Segment Start: Exercise passage
Can anyone please review/verify/check this number theory proof?

[Math100]

Homework Statement

Prove that if gcd(a, b)=1, then gcd(a+b, ab)=1.

Relevant Equations

None.

Proof: Suppose for the sake of contradiction that gcd(a, b) \neq 1.
Then there exists a prime number k that divides both a+b and ab.
Note that k divides either a or b.
Since k divides a+b,
it follows that k divides b.
Thus, this is a contradiction because a and b are relatively prime.
Therefore, if gcd(a, b)=1, then gcd(a+b, ab)=1.

 

[fishturtle1]

Homework Statement:: Prove that if gcd(a, b)=1, then gcd(a+b, ab)=1.
Relevant Equations:: None.

Suppose for the sake of contradiction that gcd(a, b)\neq1.

Did you mean $\gcd(a+b, ab) \neq 1$?

Homework Statement:: Prove that if gcd(a, b)=1, then gcd(a+b, ab)=1.
Relevant Equations:: None.

Note that k divides either a or b.
Since k divides a+b,
it follows that k divides b.

It looks like, WLOG, we assumed $k$ divides $a$.

Everything else looks good to me.

 

[Math100]

Did you mean $\gcd(a+b, ab) \neq 1$?It looks like, WLOG, we assumed $k$ divides $a$.

Everything else looks good to me.

Yes, it was meant as 'does not equal' sign from latex.

 

[fishturtle1]

Yes, it was meant as 'does not equal' sign from latex.

I meant that in the first line in OP, it reads "Suppose that for sake of contradiction that $\gcd(a, b) \neq 1$." But in the proof, you are using the assumption that $\gcd(a+b, ab) \neq 1$.

 

[Math100]

But where should I place the sentence of "Without the loss of generality..."?

 

[fishturtle1]

But where should I place the sentence of "Without the loss of generality..."?

Note that k divides a or b. Without loss of generality, assume k divides a.
Segment End: Exercise passage
Segment Start: Material provided
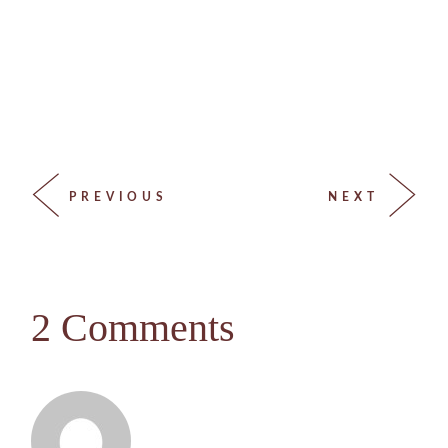
PREVIOUS
NEXT
2 Comments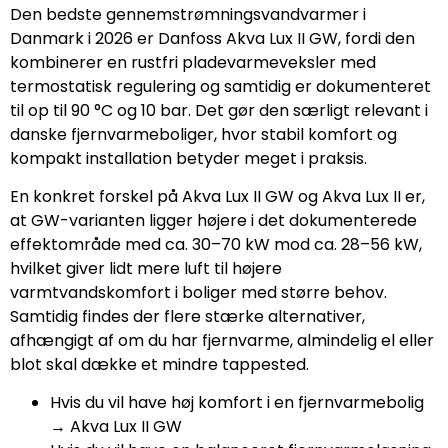
Den bedste gennemstrømningsvandvarmer i
Danmark i 2026 er Danfoss Akva Lux II GW, fordi den
kombinerer en rustfri pladevarmeveksler med
termostatisk regulering og samtidig er dokumenteret
til op til 90 °C og 10 bar. Det gør den særligt relevant i
danske fjernvarmeboliger, hvor stabil komfort og
kompakt installation betyder meget i praksis.
En konkret forskel på Akva Lux II GW og Akva Lux II er,
at GW-varianten ligger højere i det dokumenterede
effektområde med ca. 30–70 kW mod ca. 28–56 kW,
hvilket giver lidt mere luft til højere
varmtvandskomfort i boliger med større behov.
Samtidig findes der flere stærke alternativer,
afhængigt af om du har fjernvarme, almindelig el eller
blot skal dække et mindre tappested.
Hvis du vil have høj komfort i en fjernvarmebolig
→ Akva Lux II GW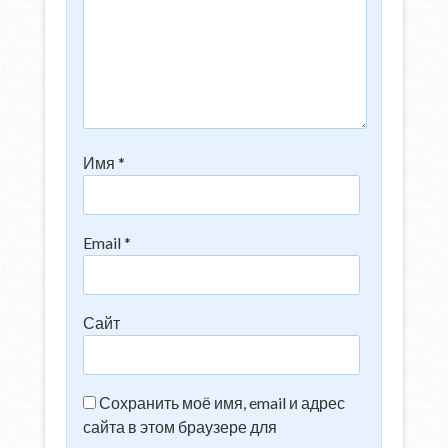
Имя
*
Email
*
Сайт
Сохранить моё имя, email и адрес
сайта в этом браузере для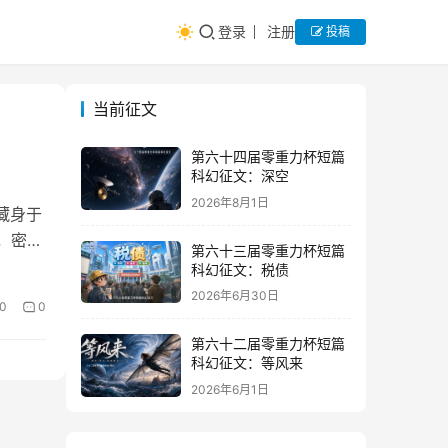
登录
注册
投稿
当前征文
第六十四届零重力杯短篇
科幻征文：深空
2026年8月1日
藏身于
，密密
第六十三届零重力杯短篇
科幻征文：税债
2026年6月30日
0
0
第六十二届零重力杯短篇
科幻征文：等风来
2026年6月1日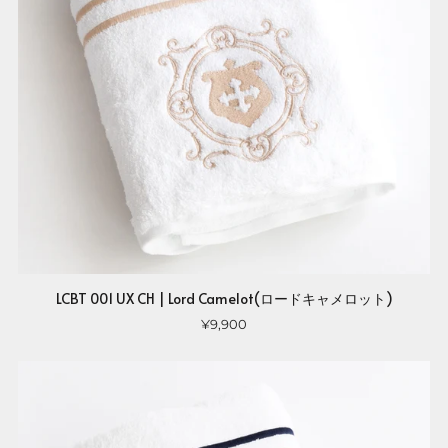
LCBT 001 UX CH | Lord Camelot(ロードキャメロット)
¥9,900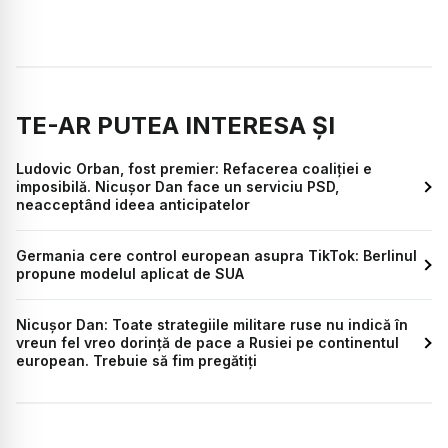
TE-AR PUTEA INTERESA ȘI
Ludovic Orban, fost premier: Refacerea coaliției e
imposibilă. Nicușor Dan face un serviciu PSD,
neacceptând ideea anticipatelor
Germania cere control european asupra TikTok: Berlinul
propune modelul aplicat de SUA
Nicușor Dan: Toate strategiile militare ruse nu indică în
vreun fel vreo dorință de pace a Rusiei pe continentul
european. Trebuie să fim pregătiți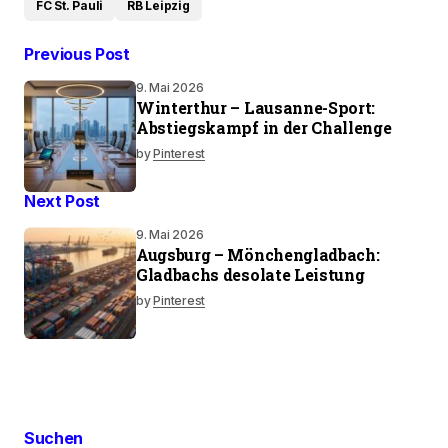
FC St. Pauli
RB Leipzig
Previous Post
9. Mai 2026
Winterthur – Lausanne-Sport:
Abstiegskampf in der Challenge
by
Pinterest
Next Post
9. Mai 2026
Augsburg – Mönchengladbach:
Gladbachs desolate Leistung
by
Pinterest
Suchen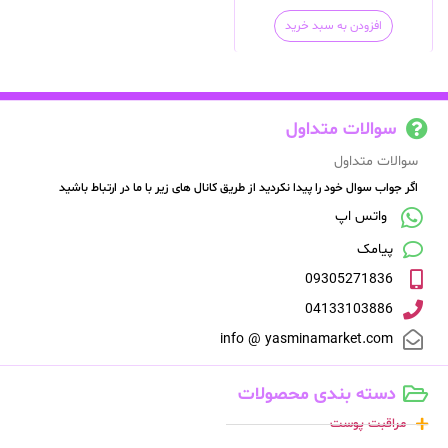
افزودن به سبد خرید
سوالات متداول
سوالات متداول
اگر جواب سوال خود را پیدا نکردید از طریق کانال های زیر با ما در ارتباط باشید
واتس اپ
پیامک
09305271836
04133103886
info @ yasminamarket.com
دسته بندی محصولات
مراقبت پوست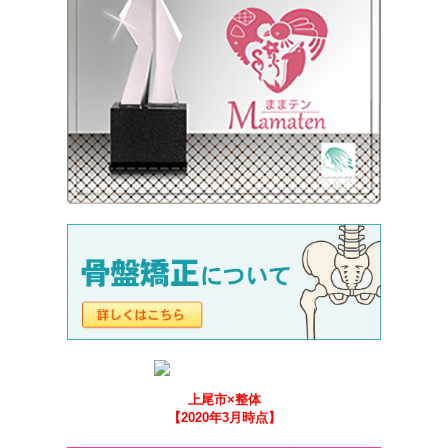
上尾市×整体
【2020年3月時点】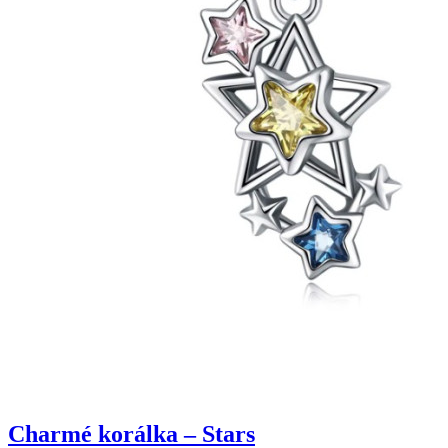
Charmé korálka – Stars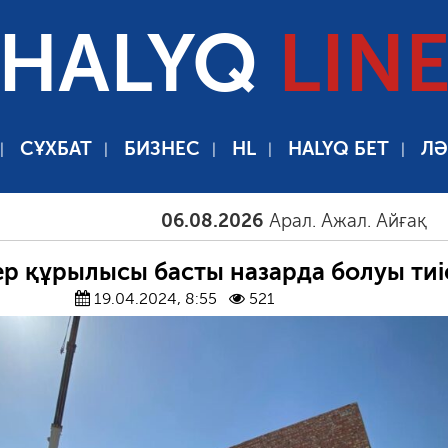
HALYQ
LIN
СҰХБАТ
БИЗНЕС
HL
HALYQ БЕТ
ЛӘ
06.08.2026
Арал. Ажал. Айғақ
06.08
р құрылысы басты назарда болуы тиі
19.04.2024, 8:55
521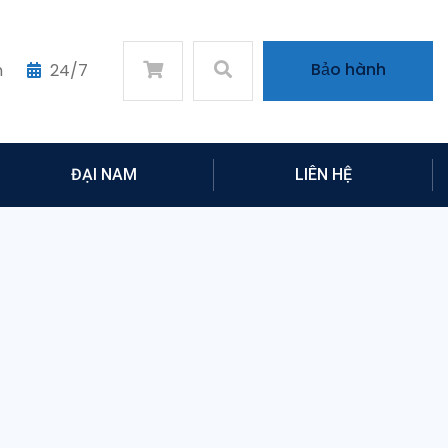
Bảo hành
m
24/7
ĐẠI NAM
LIÊN HỆ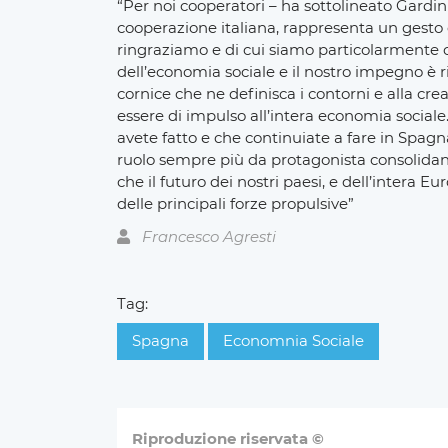
“Per noi cooperatori – ha sottolineato Gardini
cooperazione italiana, rappresenta un gesto c
ringraziamo e di cui siamo particolarmente o
dell’economia sociale e il nostro impegno è r
cornice che ne definisca i contorni e alla cr
essere di impulso all’intera economia social
avete fatto e che continuiate a fare in Spag
ruolo sempre più da protagonista consolidan
che il futuro dei nostri paesi, e dell’intera 
delle principali forze propulsive”
Francesco Agresti
Tag:
Spagna
Economnia Sociale
Riproduzione riservata ©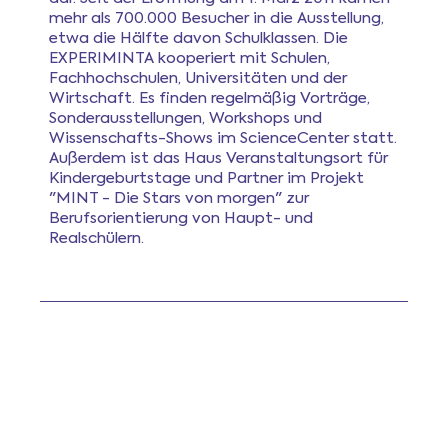
mehr als 700.000 Besucher in die Ausstellung,
etwa die Hälfte davon Schulklassen. Die
EXPERIMINTA kooperiert mit Schulen,
Fachhochschulen, Universitäten und der
Wirtschaft. Es finden regelmäßig Vorträge,
Sonderausstellungen, Workshops und
Wissenschafts-Shows im ScienceCenter statt.
Außerdem ist das Haus Veranstaltungsort für
Kindergeburtstage und Partner im Projekt
"MINT - Die Stars von morgen" zur
Berufsorientierung von Haupt- und
Realschülern.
Segment End: Material provided
### Work to complete
A. In the number theory proof thread, copy the text from "Proof: Suppose for" up to and including "are relatively prime.".
B. Rewrite the paragraph of the number theory proof thread that begins "I meant that in the first line in OP" in a single shorter sentence. Keep its main facts.

### Task-by-task results
A.
Proof: Suppose for the sake of contradiction that gcd(a, b) \neq 1.
Then there exists a prime number k that divides both a+b and ab.
Note that k divides either a or b.
Since k divides a+b,
it follows that k divides b.
Thus, this is a contradiction because a and b are relatively prime.

B. The first line of the original post supposes for contradiction that gcd(a, b) ≠ 1, but the proof actually uses the assumption that gcd(a+b, ab) ≠ 1.